TASK DESCRIPTION:
Without including any pictures, copy each entry below exactly.

GIVEN DATA:
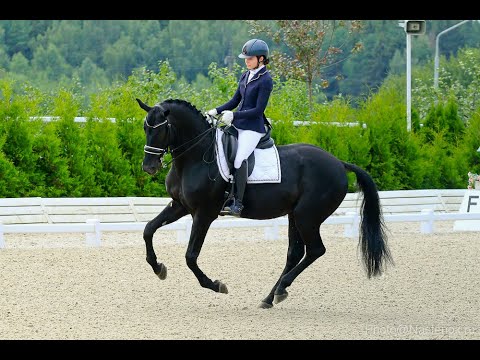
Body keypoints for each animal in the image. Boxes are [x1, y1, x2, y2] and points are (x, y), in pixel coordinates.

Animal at [136, 97, 394, 308]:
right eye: (145, 128)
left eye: (161, 129)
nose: (149, 167)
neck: (196, 156)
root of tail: (339, 163)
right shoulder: (179, 206)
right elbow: (148, 229)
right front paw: (158, 268)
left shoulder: (204, 213)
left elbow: (190, 256)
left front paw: (217, 285)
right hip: (295, 215)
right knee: (295, 253)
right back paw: (271, 297)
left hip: (307, 216)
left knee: (315, 250)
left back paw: (280, 289)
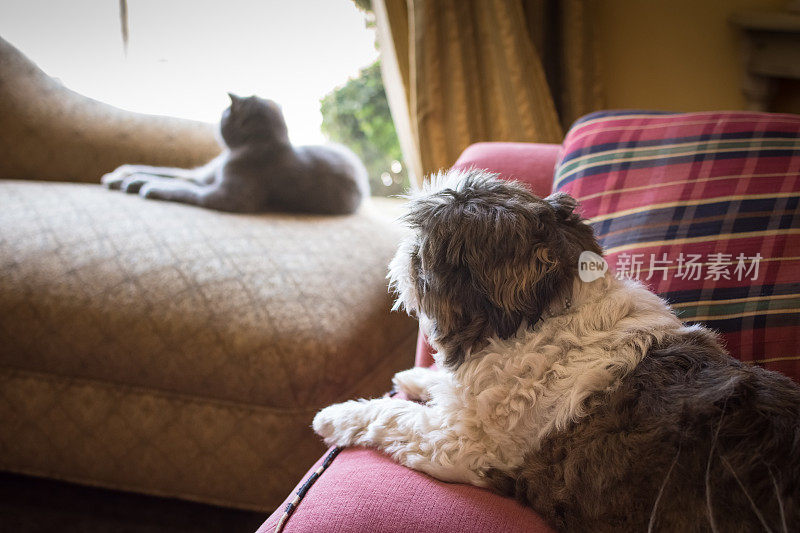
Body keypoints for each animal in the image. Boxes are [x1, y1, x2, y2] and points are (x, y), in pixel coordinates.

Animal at [101, 94, 372, 213]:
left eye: (224, 114)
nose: (216, 120)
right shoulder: (204, 177)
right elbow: (170, 173)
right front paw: (125, 177)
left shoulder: (228, 196)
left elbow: (185, 189)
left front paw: (148, 187)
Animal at [314, 168, 800, 528]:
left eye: (423, 247)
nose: (402, 254)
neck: (547, 316)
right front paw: (417, 377)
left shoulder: (461, 445)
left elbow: (390, 415)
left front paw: (333, 416)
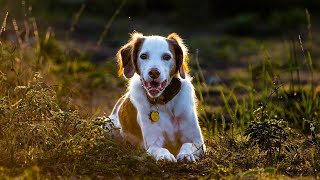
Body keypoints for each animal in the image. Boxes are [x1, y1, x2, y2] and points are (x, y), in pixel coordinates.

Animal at [108, 31, 205, 162]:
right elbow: (160, 149)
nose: (154, 72)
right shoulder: (153, 143)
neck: (164, 102)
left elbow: (187, 144)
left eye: (167, 57)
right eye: (143, 56)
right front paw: (165, 156)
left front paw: (186, 155)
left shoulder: (198, 142)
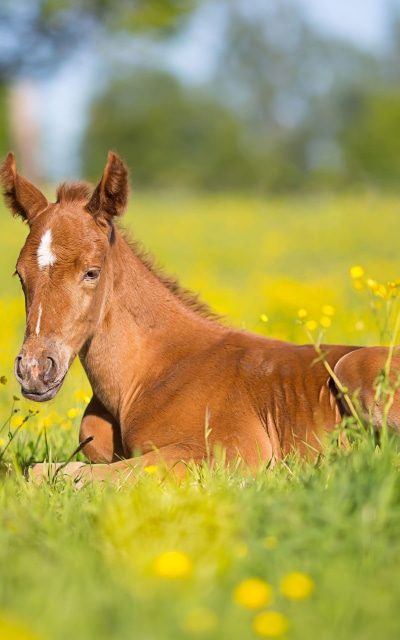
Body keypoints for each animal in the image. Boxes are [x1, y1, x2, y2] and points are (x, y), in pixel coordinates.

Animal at [1, 151, 400, 484]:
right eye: (19, 274)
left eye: (91, 272)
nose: (35, 368)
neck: (147, 373)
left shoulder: (235, 448)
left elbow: (64, 473)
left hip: (352, 370)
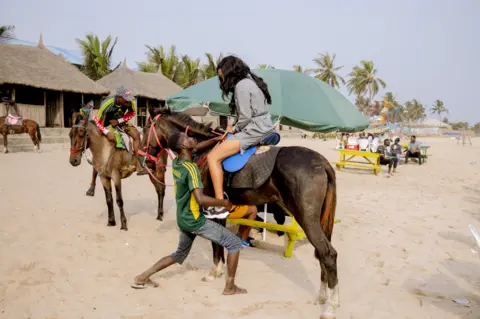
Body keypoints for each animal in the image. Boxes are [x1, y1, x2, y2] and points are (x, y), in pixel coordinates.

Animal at [141, 111, 340, 318]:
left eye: (146, 129)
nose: (145, 160)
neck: (203, 150)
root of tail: (321, 162)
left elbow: (215, 245)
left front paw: (214, 272)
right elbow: (218, 243)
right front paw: (220, 269)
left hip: (307, 219)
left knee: (328, 254)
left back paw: (331, 307)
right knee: (322, 254)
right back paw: (323, 297)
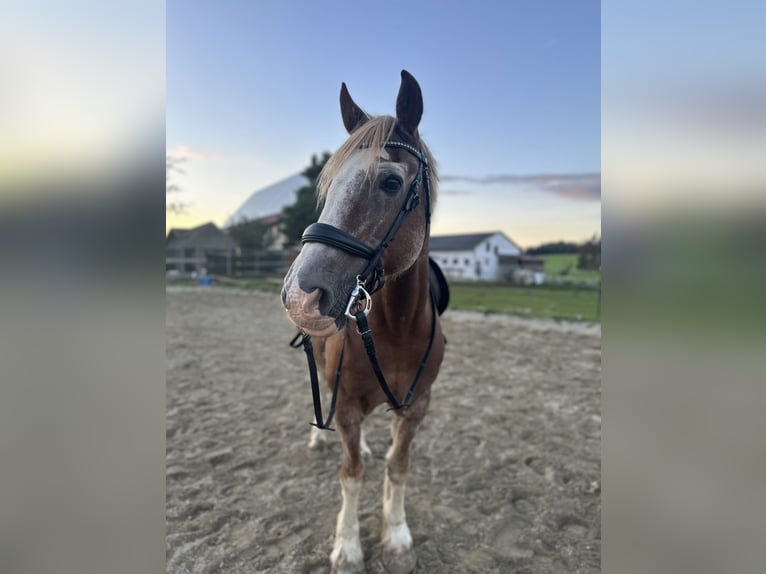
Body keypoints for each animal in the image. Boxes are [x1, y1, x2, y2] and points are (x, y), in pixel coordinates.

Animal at [282, 72, 448, 574]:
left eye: (391, 182)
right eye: (329, 185)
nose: (300, 295)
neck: (396, 329)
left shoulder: (416, 406)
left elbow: (397, 466)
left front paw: (395, 534)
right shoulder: (349, 406)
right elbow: (351, 473)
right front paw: (348, 545)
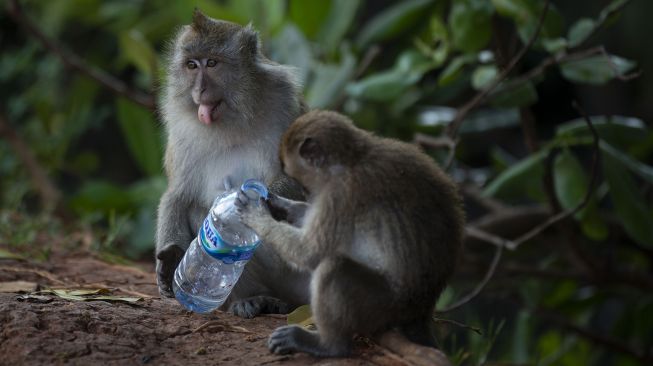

EXERCISE SOLUTION:
Body keypoints for each animal in the image. Boxes are [x1, y1, x2, y2] and points are (x, y), in pixel coordinates.

Animal at [136, 97, 394, 308]:
right eye: (145, 128)
left eye: (161, 129)
nose: (149, 167)
neck: (196, 156)
root of tail: (339, 163)
right shoulder: (179, 206)
right elbow: (148, 229)
right front paw: (158, 268)
left shoulder: (204, 213)
left elbow: (190, 256)
left front paw: (217, 285)
right hip: (295, 215)
right knee: (295, 253)
right back paw: (271, 297)
left hip: (307, 216)
left knee: (315, 250)
left back paw: (280, 289)
Body keypoints for each animal in the image. Boxes are [x1, y1, x2, y2] and points are (x, y), in pixel coordinates.

Animal at [101, 94, 372, 213]:
left eye: (224, 114)
nose: (216, 120)
right shoulder: (204, 177)
right elbow: (170, 173)
right front paw: (125, 177)
left shoulder: (228, 196)
left elbow: (185, 189)
left front paw: (148, 187)
Animal at [314, 168, 800, 528]:
left eye: (423, 247)
nose: (402, 254)
neck: (547, 316)
right front paw: (417, 377)
left shoulder: (461, 445)
left elbow: (390, 415)
left front paw: (333, 416)
Body keypoints for each animal in the image. Boxes are [x1, y1, x2, y2] and points are (x, y), in pixel coordinates.

Animal at [108, 31, 205, 162]:
right elbow: (160, 149)
nose: (154, 72)
right shoulder: (153, 143)
neck: (164, 102)
left elbow: (187, 144)
left eye: (167, 57)
right eye: (143, 56)
right front paw: (165, 156)
left front paw: (186, 155)
left shoulder: (198, 142)
Body keypoints for each animal in the image. Boxes are [x1, y1, x2, y2] and points are (x, y), in pixel coordinates.

Animal at [1, 151, 400, 484]:
right eye: (19, 274)
left eye: (91, 272)
nose: (35, 368)
neck: (147, 373)
left shoulder: (235, 448)
left elbow: (64, 473)
left hip: (352, 370)
Body keypoints for each animal in the image. Boxes are [x1, y1, x2, y2] and points are (x, y), in pixel coordinates.

Animal at [141, 111, 340, 318]:
left eye: (146, 129)
nose: (145, 160)
neck: (203, 150)
root of tail: (321, 162)
left elbow: (215, 245)
left front paw: (214, 272)
right elbow: (218, 243)
right front paw: (220, 269)
left hip: (307, 219)
left knee: (328, 254)
left back paw: (331, 307)
right knee: (322, 254)
right back paw: (323, 297)
Body keypoints for each animal in the image. Boxes are [x1, y1, x2, y2] and points are (x, y), in pixel coordinates.

Animal at [282, 72, 448, 574]:
left eye: (391, 182)
right eye: (329, 185)
nose: (300, 295)
neck: (396, 329)
left shoulder: (416, 406)
left elbow: (397, 466)
left front paw: (395, 534)
right shoulder: (349, 406)
right elbow: (351, 473)
right front paw: (348, 545)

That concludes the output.